Matt Boardman is currently doing an internship at Transparency International’s Defence and Security Programme, and studies History at the University of Cambridge. He has been researching into police corruption and reform.
Transparency International’s In Focus article from 4th August notes that the future of post-conflict countries ‘depends to a large extent on the creation of law enforcement that people can trust’. But it isn’t just in fledgling democracies that the police need public faith, and we should avoid the mistake of forgetting that even long-established trust can be lost.
- The 1991 beating of Rodney King by police officers not only prompted outrage around the world, but sparked the worst riots in Los Angeles’ history.
- In China in 2003, public trust in the police was shaken when a three-year old starved to death in her home because officers refused to go back for her after detaining her mother.
- The recent News of the World scandal in the UK represented a gross abuse of law by the media, but it is the involvement of high-level police officers that is most serious because they represent the body that is responsible for upholding the law itself.
Because the entire system of policing is founded on force, a force that can do considerable damage if misdirected, the trust of the public is crucial to its authority. Many citizens will never have direct contact with the police, but grant them the trust to use powers that are strictly forbidden to most: to search, to detain, and in some cases, to kill. However, if the police do not use these powers fairly, either as protector or as punisher, then trust is lost and their very ability to police can be crippled as a result.
Corruption within the police might not be easy to combat, but experience in tackling defence sector corruption shows that it is possible to significantly reduce it, if not eliminate it entirely. Steps can be taken to reduce its prevalence, to stop vulnerable police officers from becoming corrupt, and to maintain the trust of the people in its processes.
- Governments can create dedicated anti-corruption units with effective legal powers and ensure that the recommendations of independent commissions on corruption are properly enacted.
- Internal administration systems can reduce the temptation of ‘petty’ corruption by increasing wages, by focusing on ethics in training programmes and by monitoring the assets and records of all officers at regular intervals: particularly those in ‘vulnerable’ areas.
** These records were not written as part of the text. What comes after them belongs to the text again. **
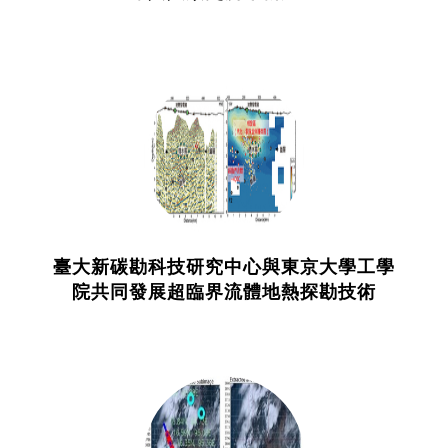
臺大新碳勘科技研究中心與東京大學工學
院共同發展超臨界流體地熱探勘技術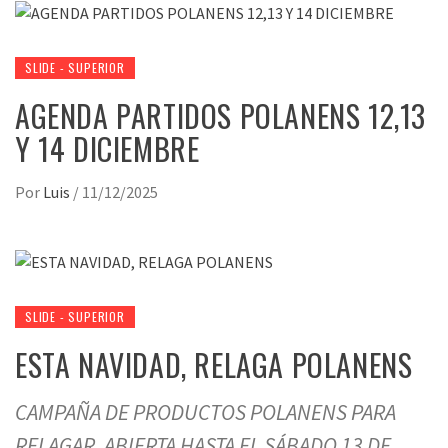
SLIDE - SUPERIOR
AGENDA PARTIDOS POLANENS 12,13
Y 14 DICIEMBRE
Por
Luis
/
11/12/2025
SLIDE - SUPERIOR
ESTA NAVIDAD, RELAGA POLANENS
CAMPAÑA DE PRODUCTOS POLANENS PARA
RELAGAR. ABIERTA HASTA EL SÁBADO 13 DE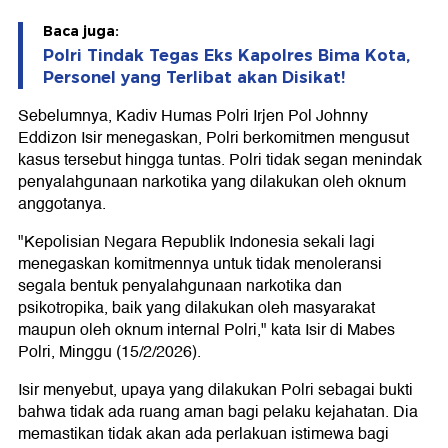
Baca juga:
Polri Tindak Tegas Eks Kapolres Bima Kota,
Personel yang Terlibat akan Disikat!
Sebelumnya, Kadiv Humas Polri Irjen Pol Johnny
Eddizon Isir menegaskan, Polri berkomitmen mengusut
kasus tersebut hingga tuntas. Polri tidak segan menindak
penyalahgunaan narkotika yang dilakukan oleh oknum
anggotanya.
"Kepolisian Negara Republik Indonesia sekali lagi
menegaskan komitmennya untuk tidak menoleransi
segala bentuk penyalahgunaan narkotika dan
psikotropika, baik yang dilakukan oleh masyarakat
maupun oleh oknum internal Polri," kata Isir di Mabes
Polri, Minggu (15/2/2026).
Isir menyebut, upaya yang dilakukan Polri sebagai bukti
bahwa tidak ada ruang aman bagi pelaku kejahatan. Dia
memastikan tidak akan ada perlakuan istimewa bagi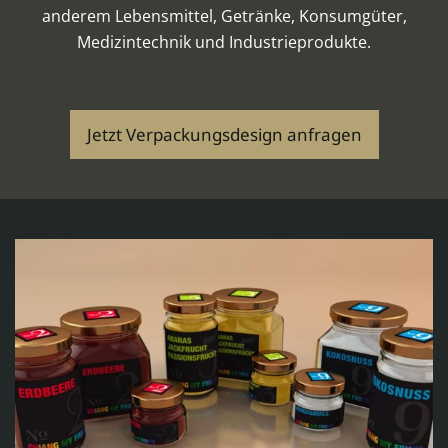
anderem Lebensmittel, Getränke, Konsumgüter,
Medizintechnik und Industrieprodukte.
Jetzt Verpackungsdesign anfragen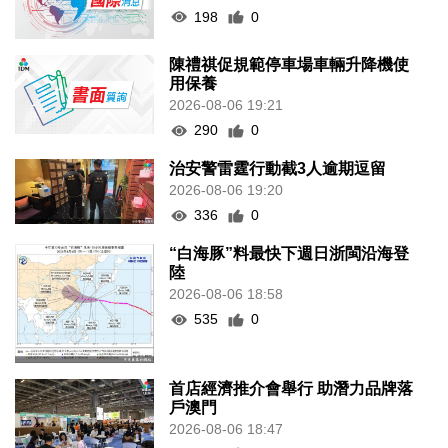
198
0
陳禮祺促規範停車場車輛升降機使
用保養
2026-08-06 19:21
290
0
治安警雷霆行動截3人逾期逗留
2026-08-06 19:20
336
0
“白海豚”料最快下週日浙閩沿海登
陸
2026-08-06 18:58
535
0
首店經濟推介會舉行 助潛力品牌落
戶澳門
2026-08-06 18:47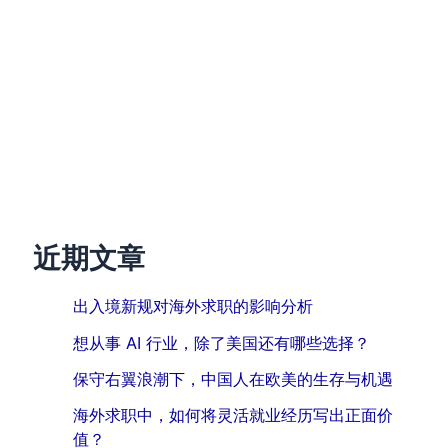
近期文章
出入境新规对海外求职的影响分析
想从事 AI 行业，除了美国还有哪些选择？
保守右翼浪潮下，中国人在欧美的生存与机遇
海外求职中，如何将灵活就业经历写出正面价
值？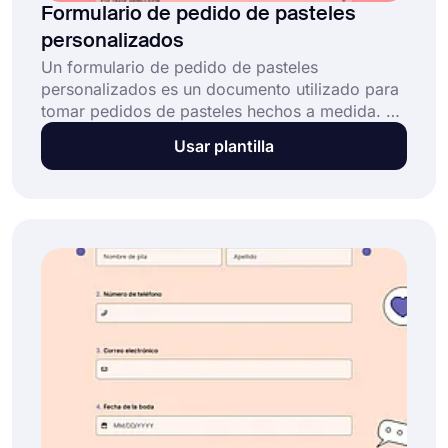
Formulario de pedido de pasteles
personalizados
Un formulario de pedido de pasteles
personalizados es un documento utilizado para
tomar pedidos de pasteles hechos a medida. Si
usted es pastelero o panadero, un formulario de
Usar plantilla
pedido de pasteles personalizados puede ser
una parte esencial de su negocio. Esta plantilla
de formulario de pedido de pasteles
personalizados todo en uno permite a los
vendedores ahorrar tiempo y gestionar pedidos
fácilmente al: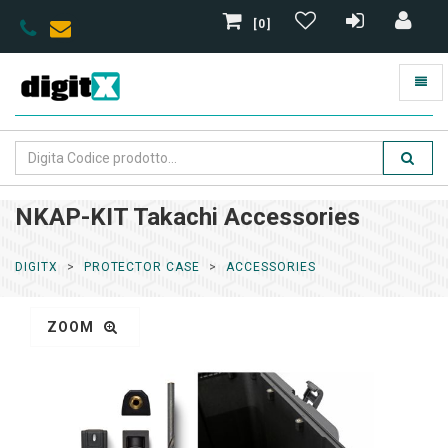
[0]
NKAP-KIT Takachi Accessories
DIGITX
PROTECTOR CASE
ACCESSORIES
ZOOM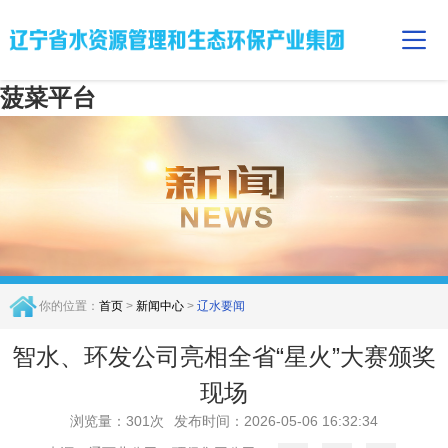
菠菜平台
你的位置：
首页
>
新闻中心
>
辽水要闻
智水、环发公司亮相全省“星火”大赛颁奖
现场
浏览量：301次
发布时间：2026-05-06 16:32:34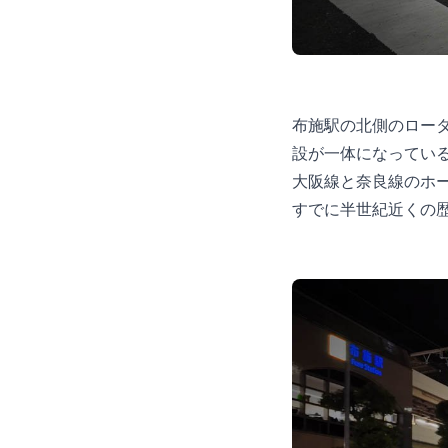
布施駅の北側のロー
設が一体になってい
大阪線と奈良線のホー
すでに半世紀近くの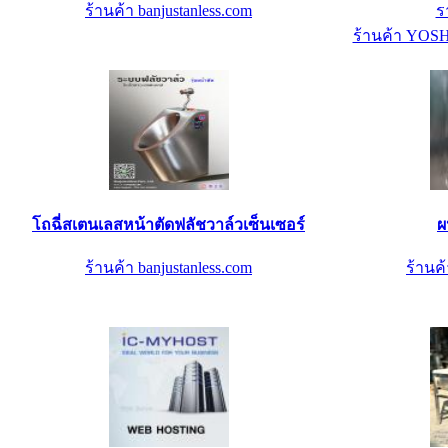
ร้านค้า banjustanless.com
ร
ร้านค้า YO
โถฉี่สเตนเลสหน้าตัดฟลัชวาล์วเซ็นเซอร์
ผ
ร้านค้า banjustanless.com
ร้านค้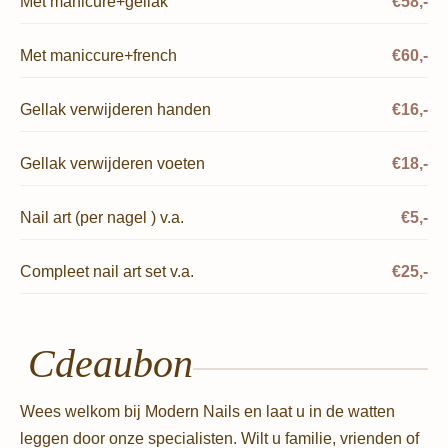
Met manicure+gellak
€58,-
Met maniccure+french
€60,-
Gellak verwijderen handen
€16,-
Gellak verwijderen voeten
€18,-
Nail art (per nagel ) v.a.
€5,-
Compleet nail art set v.a.
€25,-
Cdeaubon
Wees welkom bij Modern Nails en laat u in de watten
leggen door onze specialisten. Wilt u familie, vrienden of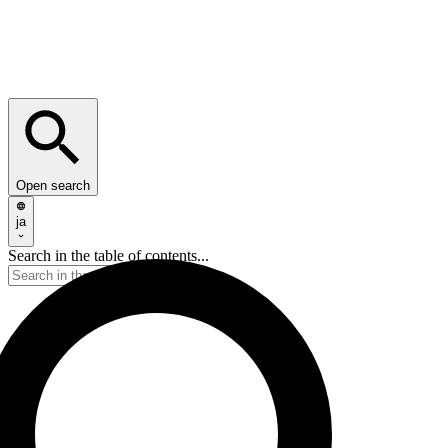
Open search
ja
Search in the table of contents...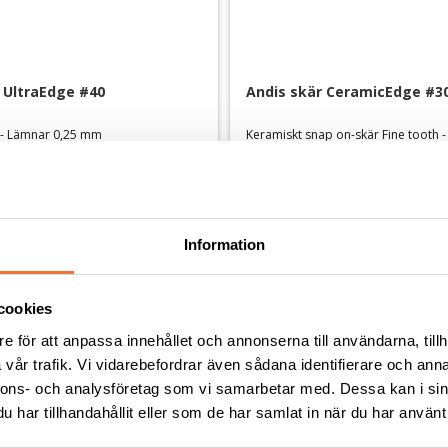
 UltraEdge #40
Andis skär CeramicEdge #3
 - Lämnar 0,25 mm
449
kr
Information
Andra köpte även
cookies
e för att anpassa innehållet och annonserna till användarna, tillh
vår trafik. Vi vidarebefordrar även sådana identifierare och anna
nnons- och analysföretag som vi samarbetar med. Dessa kan i sin
har tillhandahållit eller som de har samlat in när du har använt 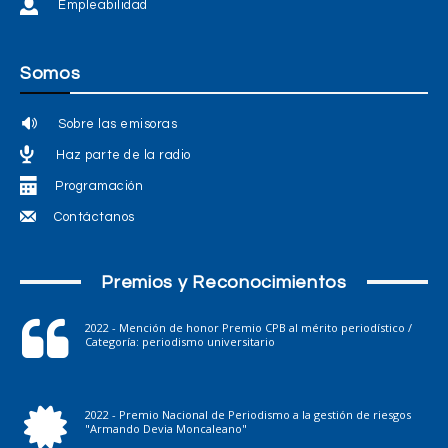
Empleabilidad
Somos
Sobre las emisoras
Haz parte de la radio
Programación
Contáctanos
Premios y Reconocimientos
2022 - Mención de honor Premio CPB al mérito periodístico /
Categoría: periodismo universitario
2022 - Premio Nacional de Periodismo a la gestión de riesgos
"Armando Devia Moncaleano"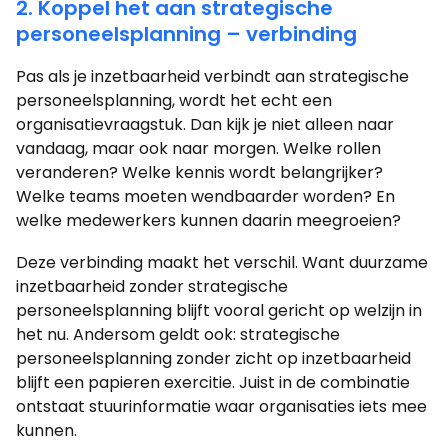
2. Koppel het aan strategische
personeelsplanning – verbinding
Pas als je inzetbaarheid verbindt aan strategische
personeelsplanning, wordt het echt een
organisatievraagstuk. Dan kijk je niet alleen naar
vandaag, maar ook naar morgen. Welke rollen
veranderen? Welke kennis wordt belangrijker?
Welke teams moeten wendbaarder worden? En
welke medewerkers kunnen daarin meegroeien?
Deze verbinding maakt het verschil. Want duurzame
inzetbaarheid zonder strategische
personeelsplanning blijft vooral gericht op welzijn in
het nu. Andersom geldt ook: strategische
personeelsplanning zonder zicht op inzetbaarheid
blijft een papieren exercitie. Juist in de combinatie
ontstaat stuurinformatie waar organisaties iets mee
kunnen.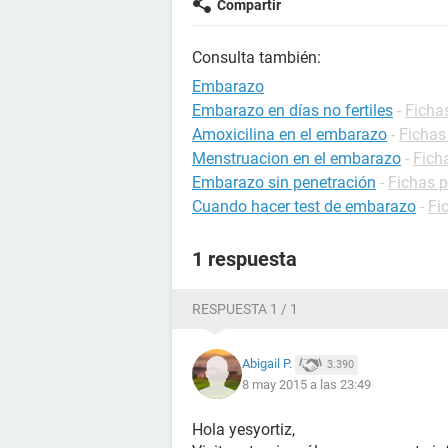
Compartir
Consulta también:
Embarazo
Embarazo en días no fertiles
-
Ficha
Amoxicilina en el embarazo
-
Fichas
Menstruacion en el embarazo
-
Fich
Embarazo sin penetración
-
Fichas 
Cuando hacer test de embarazo
-
Fi
1 respuesta
RESPUESTA 1 / 1
Abigail P.
3.390
8 may 2015 a las 23:49
Hola yesyortiz,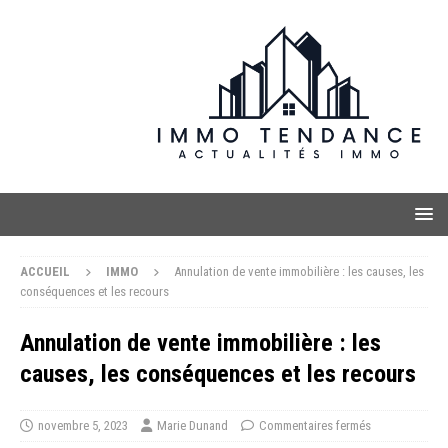
ACCUEIL
IMMO
Annulation de vente immobilière : les causes, les
conséquences et les recours
Annulation de vente immobilière : les
causes, les conséquences et les recours
novembre 5, 2023
Marie Dunand
Commentaires fermés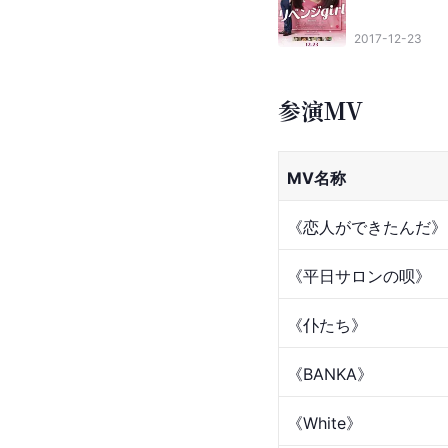
2017-12-23
参演MV
MV名称
《恋人ができたんだ》
《平日サロンの呗》
《仆たち》
《BANKA》
《White》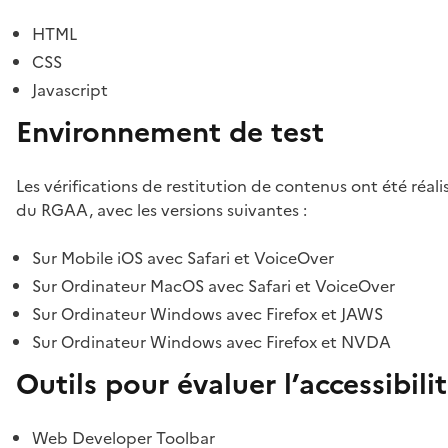
HTML
CSS
Javascript
Environnement de test
Les vérifications de restitution de contenus ont été réal
du RGAA, avec les versions suivantes :
Sur Mobile iOS avec Safari et VoiceOver
Sur Ordinateur MacOS avec Safari et VoiceOver
Sur Ordinateur Windows avec Firefox et JAWS
Sur Ordinateur Windows avec Firefox et NVDA
Outils pour évaluer l’accessibili
Web Developer Toolbar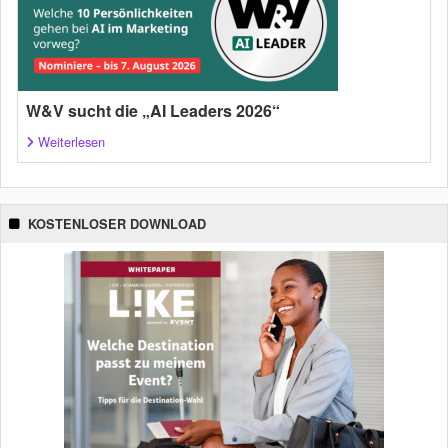
W&V sucht die „AI Leaders 2026“
Weiterlesen
KOSTENLOSER DOWNLOAD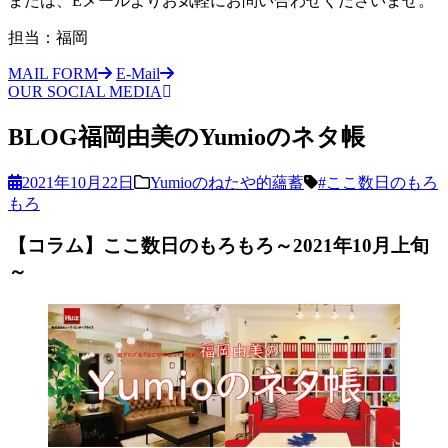
または、Eメールよりお気軽にお問い合わせくださいませ。
担当：福岡
MAIL FORM
E-Mail
OUR SOCIAL MEDIA
BLOG
福岡由美のYumioのネタ帳
2021年10月22日
Yumioのねたや的蘊蓄
#ここ数日のもろ
もろ
【コラム】ここ数日のもろもろ～2021年10月上旬
～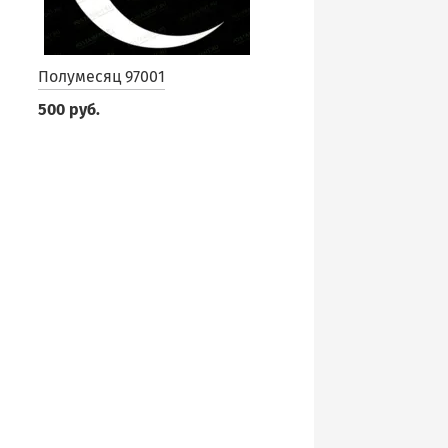
Полумесяц 97001
500 руб.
- The international community can help by sharing expertise and initiating reforms: for example, the ‘Eupol’ mission in Afghanistan.
- Civil society organisations can help by leading campaigns and running support networks to tackle the worst effects of police corruption.
Another widely-attempted way to regain and consolidate the public’s confidence is to invite them to participate in ‘community policing’. But experiments in community involvement, while offering some positive effects, can be unhelpful in the long-term. For example, in New South Wales in the early 1990s ‘community policing’ actually intensified racial discrimination as police resented having to ‘adapt’ to local communities. In Venezuela, Hugo Chávez’s policy of communal involvement has reportedly led to instances of vigilante justice.
In the UK, a law granting local communities the power to elect chiefs of police has recently been rejected following criticisms that it might give police officers ‘political labels’. Although the people’s trust must be secured, involving them directly might not be the best way to guarantee far-sighted reform. Arguably, in an area reeling from stories of police corruption, the next chief constable elected is likely to be the one who promises tough and immediate action. Tough action makes satisfying headlines, but as Prof. Maurice Punch warned in 1994, it can cause resentment, waste resources on scapegoating, and does not produce reform that truly lasts.
Corruption in the police is a serious issue. Only rarely will it destroy lives, at least in the Western world. But if any cracks show in the often translucent window of police accountability then vital trust in the police can be shattered.
Arguably, only with far-sighted reform based on holistic, structural change and careful monitoring can police forces restore public trust after the scandal of corruption has hit: not by trying to involve citizens on every level, but by demonstrating with renewed energy that fairness and justice will be upheld by a professional body invested with the highest, and potentially most damaging, of powers.